* **節選文字**:
>>>>

感覺狼是不適合被拿來養的。對我來說，狼是一種傲氣不可有，傲骨不可無的生物。它們可以拿來當夥伴，朋友甚至親人！但是不要拿來當奴役吧。

----------


## Owla

靠!
這簡直是虐待!
當他們是狗阿?
看牠們那個樣子
也跟狗差不了多少了
真是令人痛心
象徵自由卻又失去自由...
實在是非常的諷刺

----------


## 小V狼

:Exclamation:     嗷?嗚!! (驚)
不不不...這一定是合成照片、這一定是合成照片!(謎之音:不要騙自己)
發現兩隻小狼只有鐵鍊沒有被拴住!!
快逃呀、快逃!!(謎之音:要逃到哪,又不認得路)
小v狼認為2隻小狼想和成狼在一起吧?!
攻擊那位飼主     咬他、咬他!!!
不要因為人類給你食物就留下來....
*"追求自由"*和"食物"在大自然都有啊!!

...會羨慕嗎?
如果說把鐵鍊、牆、房子、人類去掉
把背景換成草原
這樣才比較羨慕吧...

----------


## 風佐笨狼

一切都是建構在自由之上的，如果失去自由那麼就失去做任何事的權利
如果因為那些該死的人拿著刀阿槍阿，最後承服，那麼這匹狼將失去她原本永有的自尊，力量，還有....幸福，
*如果愛狼，就給他自由
如果愛狼，就讓他快樂
如果愛狼，就殺了飼主*


























(歐飛～最後一句是開玩笑滴)

<<<<

* **資料摘錄**:
>>>>

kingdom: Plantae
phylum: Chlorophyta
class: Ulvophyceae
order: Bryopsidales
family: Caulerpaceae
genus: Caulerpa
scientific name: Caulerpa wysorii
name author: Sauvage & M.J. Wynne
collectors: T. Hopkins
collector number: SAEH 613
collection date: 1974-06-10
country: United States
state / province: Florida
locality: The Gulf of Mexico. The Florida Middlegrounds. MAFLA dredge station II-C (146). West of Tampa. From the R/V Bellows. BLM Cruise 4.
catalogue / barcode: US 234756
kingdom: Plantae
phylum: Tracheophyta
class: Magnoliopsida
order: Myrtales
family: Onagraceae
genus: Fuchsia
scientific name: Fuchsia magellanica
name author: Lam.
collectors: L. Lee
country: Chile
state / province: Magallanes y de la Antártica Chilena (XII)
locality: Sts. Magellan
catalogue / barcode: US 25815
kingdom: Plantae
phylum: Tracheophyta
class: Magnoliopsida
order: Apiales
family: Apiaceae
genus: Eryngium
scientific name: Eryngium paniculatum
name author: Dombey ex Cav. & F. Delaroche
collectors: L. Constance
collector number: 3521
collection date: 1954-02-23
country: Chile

<<<<

* **練習題目**:
1. 請把節選文字從「發現兩隻小狼只有鐵鍊沒有被拴住!!」起到「這樣才比較羨慕吧...」為止（含這兩處）的部分再寫一遍，並用「繩索」替換其中的「鐵鍊」。
2. 請一字不差地照抄記錄裡的內容，從記錄開頭一直到含有「state / province: Florida」的那一行為止，該行也要包括在內。
這些記錄與節選文字沒有任何關係。

* **參考答案**:
1.
發現兩隻小狼只有繩索沒有被拴住!!
快逃呀、快逃!!(謎之音:要逃到哪,又不認得路)
小v狼認為2隻小狼想和成狼在一起吧?!
攻擊那位飼主     咬他、咬他!!!
不要因為人類給你食物就留下來....
*"追求自由"*和"食物"在大自然都有啊!!

...會羨慕嗎?
如果說把繩索、牆、房子、人類去掉
把背景換成草原
這樣才比較羨慕吧...

2.
kingdom: Plantae
phylum: Chlorophyta
class: Ulvophyceae
order: Bryopsidales
family: Caulerpaceae
genus: Caulerpa
scientific name: Caulerpa wysorii
name author: Sauvage & M.J. Wynne
collectors: T. Hopkins
collector number: SAEH 613
collection date: 1974-06-10
country: United States
state / province: Florida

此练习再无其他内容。